In recent months I have worked closely with Bruce Morrison, chairman of the Federal Housing Finance Board, to develop vehicles that will bring new investments to underserved communities. I applaud his leadership in this area. And I applaud his leadership in another area: his efforts to refocus the Federal Home Loan Banks on their essential mission of housing finance by weaning them from their reliance on arbitrage profits generated by non-mission-related investments.

This is important work. It takes place far from the public spotlight and attracts enemies -- people and institutions that see any challenge to the status quo as inimical to their own narrow interests. In their defense of the status quo they will come up with any possible argument, no matter how tenuous, in an attempt to obfuscate the central issues.

A prime example of this is the commentary in the Sept. 17 American Banker by Lawrence Costiglio, a former member of the Federal Housing Finance Board who was removed from that position by President Clinton in 1998. He said that moves such as Chairman Morrison has made to require the Home Loan Banks to do mission-related work actually undercut the Affordable Housing Program, AHP. His logic is that arbitrage is more profitable than housing finance, therefore generating a larger AHP pie at the end of the day.

I know a Trojan Horse when I see one. I can smell trickle-down economics a thousand miles away. This is a transparent effort to disguise a push to increase bankers' profits as a way to promote affordable housing.
========================
_AIM OF THE TASK_
Return the Federal Home Loan Bank commentary above word for word, in full.

(Collection entries)
========================
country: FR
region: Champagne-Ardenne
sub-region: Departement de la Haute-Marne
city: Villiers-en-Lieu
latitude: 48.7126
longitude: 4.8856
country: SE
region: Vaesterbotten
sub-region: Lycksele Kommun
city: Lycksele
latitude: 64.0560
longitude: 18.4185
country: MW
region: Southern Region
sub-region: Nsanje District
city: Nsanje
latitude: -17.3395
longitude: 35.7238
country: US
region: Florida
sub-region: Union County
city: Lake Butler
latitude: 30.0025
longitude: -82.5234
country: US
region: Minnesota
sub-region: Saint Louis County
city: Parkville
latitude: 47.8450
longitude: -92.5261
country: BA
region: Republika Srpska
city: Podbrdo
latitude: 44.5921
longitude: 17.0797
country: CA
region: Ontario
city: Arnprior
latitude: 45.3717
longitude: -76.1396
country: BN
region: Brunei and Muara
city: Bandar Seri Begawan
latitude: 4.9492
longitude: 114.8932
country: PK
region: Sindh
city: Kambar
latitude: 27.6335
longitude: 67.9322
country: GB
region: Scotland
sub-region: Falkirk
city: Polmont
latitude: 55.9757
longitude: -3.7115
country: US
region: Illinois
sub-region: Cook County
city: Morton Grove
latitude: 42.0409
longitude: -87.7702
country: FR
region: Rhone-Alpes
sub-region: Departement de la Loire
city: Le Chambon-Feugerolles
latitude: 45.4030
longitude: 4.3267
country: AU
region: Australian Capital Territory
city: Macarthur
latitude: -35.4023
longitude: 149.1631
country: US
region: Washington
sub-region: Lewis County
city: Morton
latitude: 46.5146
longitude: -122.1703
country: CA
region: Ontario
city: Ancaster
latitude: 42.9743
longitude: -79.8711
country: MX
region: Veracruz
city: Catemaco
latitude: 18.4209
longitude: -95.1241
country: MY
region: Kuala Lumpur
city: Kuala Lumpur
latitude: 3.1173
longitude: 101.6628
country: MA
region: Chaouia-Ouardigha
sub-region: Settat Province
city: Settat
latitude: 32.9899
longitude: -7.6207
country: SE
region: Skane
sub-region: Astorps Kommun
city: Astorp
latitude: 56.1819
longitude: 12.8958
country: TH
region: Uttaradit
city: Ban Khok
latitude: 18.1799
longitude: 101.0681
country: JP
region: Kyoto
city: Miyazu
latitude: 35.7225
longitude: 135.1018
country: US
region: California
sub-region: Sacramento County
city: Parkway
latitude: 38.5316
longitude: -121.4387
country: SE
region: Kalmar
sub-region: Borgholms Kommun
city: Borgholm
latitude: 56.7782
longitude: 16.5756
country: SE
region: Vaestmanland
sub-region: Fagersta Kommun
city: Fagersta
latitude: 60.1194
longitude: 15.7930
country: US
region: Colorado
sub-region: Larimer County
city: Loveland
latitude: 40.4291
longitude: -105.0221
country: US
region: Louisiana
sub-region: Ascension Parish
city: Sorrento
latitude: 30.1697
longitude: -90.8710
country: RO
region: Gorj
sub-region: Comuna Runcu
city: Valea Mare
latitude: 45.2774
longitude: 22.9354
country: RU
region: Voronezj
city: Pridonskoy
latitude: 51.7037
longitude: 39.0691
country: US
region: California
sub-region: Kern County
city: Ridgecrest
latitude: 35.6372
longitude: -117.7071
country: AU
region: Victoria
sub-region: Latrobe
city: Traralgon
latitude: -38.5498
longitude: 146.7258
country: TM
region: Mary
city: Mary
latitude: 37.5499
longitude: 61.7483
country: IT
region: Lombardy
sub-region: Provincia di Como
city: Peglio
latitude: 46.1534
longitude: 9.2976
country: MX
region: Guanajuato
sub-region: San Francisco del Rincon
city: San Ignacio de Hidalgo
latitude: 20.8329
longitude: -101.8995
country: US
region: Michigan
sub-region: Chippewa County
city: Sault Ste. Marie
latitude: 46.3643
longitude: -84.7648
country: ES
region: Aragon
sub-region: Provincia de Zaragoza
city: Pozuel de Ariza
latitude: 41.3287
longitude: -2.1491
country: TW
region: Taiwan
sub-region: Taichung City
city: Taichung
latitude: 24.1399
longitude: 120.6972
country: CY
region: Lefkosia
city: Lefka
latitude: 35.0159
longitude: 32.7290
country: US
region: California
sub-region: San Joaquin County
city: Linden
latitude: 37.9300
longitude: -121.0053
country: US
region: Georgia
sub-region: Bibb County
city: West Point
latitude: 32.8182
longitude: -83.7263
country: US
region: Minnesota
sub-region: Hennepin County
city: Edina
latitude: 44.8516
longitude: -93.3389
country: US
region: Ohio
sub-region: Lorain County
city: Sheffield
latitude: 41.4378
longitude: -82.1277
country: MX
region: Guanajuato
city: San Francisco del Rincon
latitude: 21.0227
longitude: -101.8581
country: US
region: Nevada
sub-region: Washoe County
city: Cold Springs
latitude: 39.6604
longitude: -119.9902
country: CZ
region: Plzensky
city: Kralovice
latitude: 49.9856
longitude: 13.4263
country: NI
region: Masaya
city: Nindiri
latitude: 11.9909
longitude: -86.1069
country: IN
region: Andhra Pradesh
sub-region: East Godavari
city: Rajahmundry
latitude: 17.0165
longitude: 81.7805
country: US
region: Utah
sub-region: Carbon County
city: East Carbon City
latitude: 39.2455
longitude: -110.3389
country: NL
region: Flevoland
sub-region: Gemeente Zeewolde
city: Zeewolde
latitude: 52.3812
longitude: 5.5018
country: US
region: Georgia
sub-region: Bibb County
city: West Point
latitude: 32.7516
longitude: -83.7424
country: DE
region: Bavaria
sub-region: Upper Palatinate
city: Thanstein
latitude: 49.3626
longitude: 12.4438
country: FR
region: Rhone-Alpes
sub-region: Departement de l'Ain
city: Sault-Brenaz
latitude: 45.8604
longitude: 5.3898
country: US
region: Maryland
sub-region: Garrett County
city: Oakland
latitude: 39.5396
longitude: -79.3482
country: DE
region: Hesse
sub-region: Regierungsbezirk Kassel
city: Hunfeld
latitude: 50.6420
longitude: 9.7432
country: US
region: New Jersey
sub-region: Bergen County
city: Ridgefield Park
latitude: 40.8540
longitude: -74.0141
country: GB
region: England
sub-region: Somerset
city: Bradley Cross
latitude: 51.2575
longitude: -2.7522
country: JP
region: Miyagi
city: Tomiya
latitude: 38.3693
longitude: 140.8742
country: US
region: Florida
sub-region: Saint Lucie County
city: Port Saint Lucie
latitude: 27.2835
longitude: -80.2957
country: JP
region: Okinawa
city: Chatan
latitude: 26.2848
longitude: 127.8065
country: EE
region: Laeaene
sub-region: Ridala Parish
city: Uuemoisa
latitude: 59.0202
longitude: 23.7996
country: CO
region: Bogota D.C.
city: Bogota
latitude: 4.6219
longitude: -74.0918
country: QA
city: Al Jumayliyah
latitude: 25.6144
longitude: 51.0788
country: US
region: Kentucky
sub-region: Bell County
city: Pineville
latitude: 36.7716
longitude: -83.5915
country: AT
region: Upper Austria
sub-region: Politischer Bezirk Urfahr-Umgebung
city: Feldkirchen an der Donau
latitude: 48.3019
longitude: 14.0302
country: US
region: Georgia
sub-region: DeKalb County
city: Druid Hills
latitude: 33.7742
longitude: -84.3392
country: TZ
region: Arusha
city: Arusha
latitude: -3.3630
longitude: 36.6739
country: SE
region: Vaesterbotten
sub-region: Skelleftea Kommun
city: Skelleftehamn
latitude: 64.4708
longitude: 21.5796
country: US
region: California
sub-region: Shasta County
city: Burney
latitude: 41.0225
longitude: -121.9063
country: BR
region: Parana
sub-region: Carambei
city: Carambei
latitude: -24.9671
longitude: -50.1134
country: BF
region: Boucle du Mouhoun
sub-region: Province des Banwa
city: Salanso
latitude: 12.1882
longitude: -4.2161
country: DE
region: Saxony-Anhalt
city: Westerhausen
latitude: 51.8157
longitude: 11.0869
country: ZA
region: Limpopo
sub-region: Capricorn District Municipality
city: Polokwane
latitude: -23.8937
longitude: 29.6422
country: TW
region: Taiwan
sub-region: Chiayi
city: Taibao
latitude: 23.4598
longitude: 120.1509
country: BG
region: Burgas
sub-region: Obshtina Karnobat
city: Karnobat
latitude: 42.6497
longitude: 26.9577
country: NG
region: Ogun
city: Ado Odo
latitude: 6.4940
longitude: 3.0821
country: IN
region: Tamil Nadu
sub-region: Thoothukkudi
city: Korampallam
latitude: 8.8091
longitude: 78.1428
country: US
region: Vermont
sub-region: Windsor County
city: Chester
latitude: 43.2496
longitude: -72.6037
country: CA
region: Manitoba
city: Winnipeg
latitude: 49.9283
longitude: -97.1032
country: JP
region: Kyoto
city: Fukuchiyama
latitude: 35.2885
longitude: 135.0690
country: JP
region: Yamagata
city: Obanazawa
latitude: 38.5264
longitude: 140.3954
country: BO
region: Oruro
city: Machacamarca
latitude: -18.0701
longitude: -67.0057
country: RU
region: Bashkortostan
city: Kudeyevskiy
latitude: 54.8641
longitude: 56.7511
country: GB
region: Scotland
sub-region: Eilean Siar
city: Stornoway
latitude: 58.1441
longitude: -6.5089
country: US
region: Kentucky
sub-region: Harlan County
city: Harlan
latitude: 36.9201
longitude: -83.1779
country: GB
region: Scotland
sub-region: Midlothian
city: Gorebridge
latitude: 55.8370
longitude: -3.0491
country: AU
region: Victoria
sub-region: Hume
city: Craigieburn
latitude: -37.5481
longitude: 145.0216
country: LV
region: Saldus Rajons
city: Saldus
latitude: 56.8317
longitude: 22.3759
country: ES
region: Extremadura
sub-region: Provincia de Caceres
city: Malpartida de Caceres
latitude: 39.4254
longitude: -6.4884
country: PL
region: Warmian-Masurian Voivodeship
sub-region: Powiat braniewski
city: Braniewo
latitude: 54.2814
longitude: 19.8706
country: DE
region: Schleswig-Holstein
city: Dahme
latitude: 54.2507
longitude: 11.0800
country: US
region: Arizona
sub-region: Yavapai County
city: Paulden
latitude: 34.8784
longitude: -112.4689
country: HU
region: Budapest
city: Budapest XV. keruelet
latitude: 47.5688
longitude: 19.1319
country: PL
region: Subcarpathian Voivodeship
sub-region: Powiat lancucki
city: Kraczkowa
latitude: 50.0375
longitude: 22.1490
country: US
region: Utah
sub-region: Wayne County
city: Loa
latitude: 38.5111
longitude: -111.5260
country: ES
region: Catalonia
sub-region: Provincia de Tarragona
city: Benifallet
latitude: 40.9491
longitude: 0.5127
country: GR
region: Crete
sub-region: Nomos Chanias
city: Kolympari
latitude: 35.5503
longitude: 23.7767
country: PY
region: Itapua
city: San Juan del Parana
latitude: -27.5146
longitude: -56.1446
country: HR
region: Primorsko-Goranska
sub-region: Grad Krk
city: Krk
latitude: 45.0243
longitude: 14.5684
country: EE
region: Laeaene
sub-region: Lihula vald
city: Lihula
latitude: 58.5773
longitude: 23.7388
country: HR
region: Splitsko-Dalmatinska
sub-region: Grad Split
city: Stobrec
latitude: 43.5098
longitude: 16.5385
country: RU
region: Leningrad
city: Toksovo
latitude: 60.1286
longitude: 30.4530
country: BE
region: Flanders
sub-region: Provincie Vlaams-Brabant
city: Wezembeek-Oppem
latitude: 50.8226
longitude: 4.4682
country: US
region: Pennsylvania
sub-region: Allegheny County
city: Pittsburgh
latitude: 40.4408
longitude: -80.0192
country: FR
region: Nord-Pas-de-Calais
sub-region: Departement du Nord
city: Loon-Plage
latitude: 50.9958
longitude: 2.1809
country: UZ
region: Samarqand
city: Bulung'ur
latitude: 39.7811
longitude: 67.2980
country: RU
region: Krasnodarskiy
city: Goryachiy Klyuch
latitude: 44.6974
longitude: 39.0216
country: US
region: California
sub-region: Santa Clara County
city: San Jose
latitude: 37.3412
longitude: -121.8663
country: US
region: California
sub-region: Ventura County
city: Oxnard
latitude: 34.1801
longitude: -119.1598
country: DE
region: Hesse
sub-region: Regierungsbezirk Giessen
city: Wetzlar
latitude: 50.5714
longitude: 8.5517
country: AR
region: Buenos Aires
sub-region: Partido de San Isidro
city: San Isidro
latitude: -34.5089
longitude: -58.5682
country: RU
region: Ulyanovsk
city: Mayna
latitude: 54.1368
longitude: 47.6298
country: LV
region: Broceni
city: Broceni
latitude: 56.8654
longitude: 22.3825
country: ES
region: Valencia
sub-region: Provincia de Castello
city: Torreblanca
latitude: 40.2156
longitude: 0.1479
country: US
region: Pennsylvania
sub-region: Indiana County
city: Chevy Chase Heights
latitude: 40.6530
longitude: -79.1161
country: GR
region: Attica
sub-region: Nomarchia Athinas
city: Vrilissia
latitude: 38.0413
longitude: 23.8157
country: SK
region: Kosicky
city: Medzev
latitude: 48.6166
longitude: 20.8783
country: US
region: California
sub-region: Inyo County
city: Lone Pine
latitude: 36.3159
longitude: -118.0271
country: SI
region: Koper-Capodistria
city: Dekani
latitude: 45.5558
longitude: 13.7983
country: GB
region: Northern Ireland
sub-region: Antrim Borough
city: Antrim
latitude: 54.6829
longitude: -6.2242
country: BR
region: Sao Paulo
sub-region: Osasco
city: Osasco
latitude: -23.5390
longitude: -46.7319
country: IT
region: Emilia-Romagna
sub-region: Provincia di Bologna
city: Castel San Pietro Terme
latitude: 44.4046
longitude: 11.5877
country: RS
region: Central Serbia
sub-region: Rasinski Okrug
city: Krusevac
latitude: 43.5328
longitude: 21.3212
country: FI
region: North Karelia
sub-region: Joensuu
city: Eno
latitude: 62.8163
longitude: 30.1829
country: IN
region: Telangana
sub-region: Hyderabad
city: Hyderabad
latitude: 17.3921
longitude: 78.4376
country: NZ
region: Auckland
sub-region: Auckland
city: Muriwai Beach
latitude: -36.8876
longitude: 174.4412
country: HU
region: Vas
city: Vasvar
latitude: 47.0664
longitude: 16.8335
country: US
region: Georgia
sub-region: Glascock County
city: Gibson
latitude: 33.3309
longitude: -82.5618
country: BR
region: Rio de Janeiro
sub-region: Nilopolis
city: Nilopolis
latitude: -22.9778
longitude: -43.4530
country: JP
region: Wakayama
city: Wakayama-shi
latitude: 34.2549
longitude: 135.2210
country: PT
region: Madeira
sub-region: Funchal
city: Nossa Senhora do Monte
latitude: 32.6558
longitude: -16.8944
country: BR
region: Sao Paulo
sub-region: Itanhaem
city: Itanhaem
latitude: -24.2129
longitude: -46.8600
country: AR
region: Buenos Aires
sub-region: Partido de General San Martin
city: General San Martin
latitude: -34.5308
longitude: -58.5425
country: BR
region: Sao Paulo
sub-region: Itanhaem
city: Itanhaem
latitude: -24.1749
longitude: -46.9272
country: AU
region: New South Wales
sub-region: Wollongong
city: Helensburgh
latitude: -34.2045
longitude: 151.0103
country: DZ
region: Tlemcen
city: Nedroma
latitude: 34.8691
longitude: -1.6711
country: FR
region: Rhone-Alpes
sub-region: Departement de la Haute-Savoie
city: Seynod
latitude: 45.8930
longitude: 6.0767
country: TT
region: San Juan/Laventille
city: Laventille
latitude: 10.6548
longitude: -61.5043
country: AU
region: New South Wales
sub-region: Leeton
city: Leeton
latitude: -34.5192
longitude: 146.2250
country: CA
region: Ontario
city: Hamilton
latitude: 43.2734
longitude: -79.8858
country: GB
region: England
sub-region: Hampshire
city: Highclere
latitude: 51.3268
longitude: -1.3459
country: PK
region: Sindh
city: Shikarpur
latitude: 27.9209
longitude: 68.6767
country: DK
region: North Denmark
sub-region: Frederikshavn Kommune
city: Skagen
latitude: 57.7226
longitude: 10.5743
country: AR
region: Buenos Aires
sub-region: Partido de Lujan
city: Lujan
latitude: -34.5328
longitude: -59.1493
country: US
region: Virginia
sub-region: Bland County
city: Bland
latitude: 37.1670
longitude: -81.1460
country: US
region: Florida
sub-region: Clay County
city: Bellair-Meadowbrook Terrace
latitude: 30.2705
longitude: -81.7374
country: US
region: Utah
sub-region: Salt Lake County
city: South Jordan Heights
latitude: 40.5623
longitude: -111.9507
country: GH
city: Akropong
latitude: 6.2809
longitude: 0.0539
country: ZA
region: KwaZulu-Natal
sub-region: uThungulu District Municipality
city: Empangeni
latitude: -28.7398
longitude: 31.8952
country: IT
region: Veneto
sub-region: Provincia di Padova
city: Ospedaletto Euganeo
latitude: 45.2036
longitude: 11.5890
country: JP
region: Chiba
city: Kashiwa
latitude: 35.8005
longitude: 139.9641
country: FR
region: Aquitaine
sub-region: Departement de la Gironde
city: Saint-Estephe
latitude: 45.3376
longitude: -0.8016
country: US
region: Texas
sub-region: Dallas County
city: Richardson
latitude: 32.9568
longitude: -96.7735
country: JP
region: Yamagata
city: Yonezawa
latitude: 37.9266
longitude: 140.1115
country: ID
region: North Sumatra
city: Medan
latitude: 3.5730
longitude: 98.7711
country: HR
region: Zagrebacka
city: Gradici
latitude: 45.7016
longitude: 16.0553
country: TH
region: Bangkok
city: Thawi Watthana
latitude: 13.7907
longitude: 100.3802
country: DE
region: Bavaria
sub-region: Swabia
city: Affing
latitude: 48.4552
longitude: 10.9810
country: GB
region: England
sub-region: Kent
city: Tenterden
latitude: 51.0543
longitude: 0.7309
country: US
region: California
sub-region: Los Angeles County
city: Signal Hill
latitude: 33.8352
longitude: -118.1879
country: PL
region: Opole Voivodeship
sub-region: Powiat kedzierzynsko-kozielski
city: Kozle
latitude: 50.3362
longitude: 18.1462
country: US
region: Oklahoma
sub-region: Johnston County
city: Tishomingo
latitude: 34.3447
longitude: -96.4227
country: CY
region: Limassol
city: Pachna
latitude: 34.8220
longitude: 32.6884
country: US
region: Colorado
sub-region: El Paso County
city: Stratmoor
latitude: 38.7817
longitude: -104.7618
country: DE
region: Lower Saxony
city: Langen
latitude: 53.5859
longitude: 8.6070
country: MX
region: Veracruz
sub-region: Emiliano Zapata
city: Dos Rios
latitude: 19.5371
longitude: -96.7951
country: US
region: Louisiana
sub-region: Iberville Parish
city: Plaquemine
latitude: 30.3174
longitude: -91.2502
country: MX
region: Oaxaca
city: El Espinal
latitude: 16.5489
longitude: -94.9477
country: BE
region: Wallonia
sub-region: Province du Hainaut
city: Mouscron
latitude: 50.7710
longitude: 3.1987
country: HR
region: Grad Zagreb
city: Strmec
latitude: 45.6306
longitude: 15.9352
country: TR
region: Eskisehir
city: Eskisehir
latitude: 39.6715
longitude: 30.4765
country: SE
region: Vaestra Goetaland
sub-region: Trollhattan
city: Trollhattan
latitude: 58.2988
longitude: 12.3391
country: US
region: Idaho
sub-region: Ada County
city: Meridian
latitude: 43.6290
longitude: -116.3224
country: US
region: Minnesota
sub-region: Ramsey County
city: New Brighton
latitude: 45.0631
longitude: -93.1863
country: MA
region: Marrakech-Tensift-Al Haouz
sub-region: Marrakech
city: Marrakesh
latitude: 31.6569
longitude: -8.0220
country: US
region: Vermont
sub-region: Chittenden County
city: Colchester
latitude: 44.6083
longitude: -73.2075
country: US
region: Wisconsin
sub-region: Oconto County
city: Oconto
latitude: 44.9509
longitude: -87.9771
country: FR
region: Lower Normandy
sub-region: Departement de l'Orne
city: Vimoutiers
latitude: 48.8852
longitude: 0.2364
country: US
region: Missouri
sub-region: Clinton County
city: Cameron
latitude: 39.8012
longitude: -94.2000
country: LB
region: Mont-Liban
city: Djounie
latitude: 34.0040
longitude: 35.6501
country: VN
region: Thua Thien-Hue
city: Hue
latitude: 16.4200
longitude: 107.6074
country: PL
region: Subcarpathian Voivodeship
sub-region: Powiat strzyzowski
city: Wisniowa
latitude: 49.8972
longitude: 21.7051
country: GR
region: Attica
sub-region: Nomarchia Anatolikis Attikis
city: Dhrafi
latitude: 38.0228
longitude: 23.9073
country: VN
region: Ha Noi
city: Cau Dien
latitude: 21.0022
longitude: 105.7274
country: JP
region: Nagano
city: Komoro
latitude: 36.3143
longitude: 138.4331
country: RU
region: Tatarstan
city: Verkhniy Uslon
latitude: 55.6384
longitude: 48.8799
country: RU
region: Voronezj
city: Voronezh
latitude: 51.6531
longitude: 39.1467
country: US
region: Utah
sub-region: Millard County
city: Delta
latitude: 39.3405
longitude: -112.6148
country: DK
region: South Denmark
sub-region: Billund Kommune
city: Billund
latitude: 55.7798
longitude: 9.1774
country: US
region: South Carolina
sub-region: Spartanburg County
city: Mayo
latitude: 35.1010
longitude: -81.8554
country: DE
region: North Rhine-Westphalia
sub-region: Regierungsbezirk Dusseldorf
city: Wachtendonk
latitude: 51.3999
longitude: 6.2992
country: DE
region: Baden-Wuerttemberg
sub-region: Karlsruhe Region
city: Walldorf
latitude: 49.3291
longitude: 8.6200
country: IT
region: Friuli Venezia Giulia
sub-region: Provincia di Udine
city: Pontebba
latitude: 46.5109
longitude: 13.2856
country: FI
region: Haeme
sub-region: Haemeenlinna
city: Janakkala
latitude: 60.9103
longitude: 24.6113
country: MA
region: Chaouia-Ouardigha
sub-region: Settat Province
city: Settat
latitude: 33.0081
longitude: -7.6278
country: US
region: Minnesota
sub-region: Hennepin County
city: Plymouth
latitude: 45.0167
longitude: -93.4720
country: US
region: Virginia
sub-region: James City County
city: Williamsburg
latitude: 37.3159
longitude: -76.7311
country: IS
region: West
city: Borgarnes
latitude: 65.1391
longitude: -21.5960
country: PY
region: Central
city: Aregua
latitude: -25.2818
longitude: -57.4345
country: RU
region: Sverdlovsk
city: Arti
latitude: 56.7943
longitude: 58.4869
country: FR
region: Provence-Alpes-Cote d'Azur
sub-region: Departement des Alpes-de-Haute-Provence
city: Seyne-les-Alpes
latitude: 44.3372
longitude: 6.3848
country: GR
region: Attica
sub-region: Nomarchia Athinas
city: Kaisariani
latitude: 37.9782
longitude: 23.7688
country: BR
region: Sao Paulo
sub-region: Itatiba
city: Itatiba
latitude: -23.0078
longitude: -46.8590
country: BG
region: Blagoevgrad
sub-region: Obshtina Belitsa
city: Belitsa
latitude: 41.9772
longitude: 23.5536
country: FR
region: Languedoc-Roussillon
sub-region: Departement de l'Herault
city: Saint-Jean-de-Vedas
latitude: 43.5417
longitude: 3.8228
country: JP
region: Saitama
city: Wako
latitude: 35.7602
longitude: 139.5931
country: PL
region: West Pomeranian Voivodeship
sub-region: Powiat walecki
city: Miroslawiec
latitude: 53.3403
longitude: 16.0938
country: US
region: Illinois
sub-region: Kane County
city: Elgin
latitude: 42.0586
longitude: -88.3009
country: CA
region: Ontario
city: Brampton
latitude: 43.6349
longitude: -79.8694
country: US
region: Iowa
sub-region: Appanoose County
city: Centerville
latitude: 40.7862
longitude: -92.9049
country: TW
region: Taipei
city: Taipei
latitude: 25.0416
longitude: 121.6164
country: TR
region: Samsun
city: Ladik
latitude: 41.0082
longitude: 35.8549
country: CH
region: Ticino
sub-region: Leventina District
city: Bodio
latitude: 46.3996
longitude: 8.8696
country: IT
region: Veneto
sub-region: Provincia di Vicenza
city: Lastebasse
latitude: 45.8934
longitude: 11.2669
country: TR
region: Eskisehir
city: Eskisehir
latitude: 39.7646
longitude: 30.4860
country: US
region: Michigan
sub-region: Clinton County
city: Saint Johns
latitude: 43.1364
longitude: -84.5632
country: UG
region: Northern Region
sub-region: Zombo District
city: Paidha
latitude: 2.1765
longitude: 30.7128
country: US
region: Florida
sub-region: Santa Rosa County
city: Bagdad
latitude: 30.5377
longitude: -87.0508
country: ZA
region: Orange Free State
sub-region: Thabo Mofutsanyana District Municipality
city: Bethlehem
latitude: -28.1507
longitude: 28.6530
========================
_SOLUTION_
In recent months I have worked closely with Bruce Morrison, chairman of the Federal Housing Finance Board, to develop vehicles that will bring new investments to underserved communities. I applaud his leadership in this area. And I applaud his leadership in another area: his efforts to refocus the Federal Home Loan Banks on their essential mission of housing finance by weaning them from their reliance on arbitrage profits generated by non-mission-related investments.

This is important work. It takes place far from the public spotlight and attracts enemies -- people and institutions that see any challenge to the status quo as inimical to their own narrow interests. In their defense of the status quo they will come up with any possible argument, no matter how tenuous, in an attempt to obfuscate the central issues.

A prime example of this is the commentary in the Sept. 17 American Banker by Lawrence Costiglio, a former member of the Federal Housing Finance Board who was removed from that position by President Clinton in 1998. He said that moves such as Chairman Morrison has made to require the Home Loan Banks to do mission-related work actually undercut the Affordable Housing Program, AHP. His logic is that arbitrage is more profitable than housing finance, therefore generating a larger AHP pie at the end of the day.

I know a Trojan Horse when I see one. I can smell trickle-down economics a thousand miles away. This is a transparent effort to disguise a push to increase bankers' profits as a way to promote affordable housing.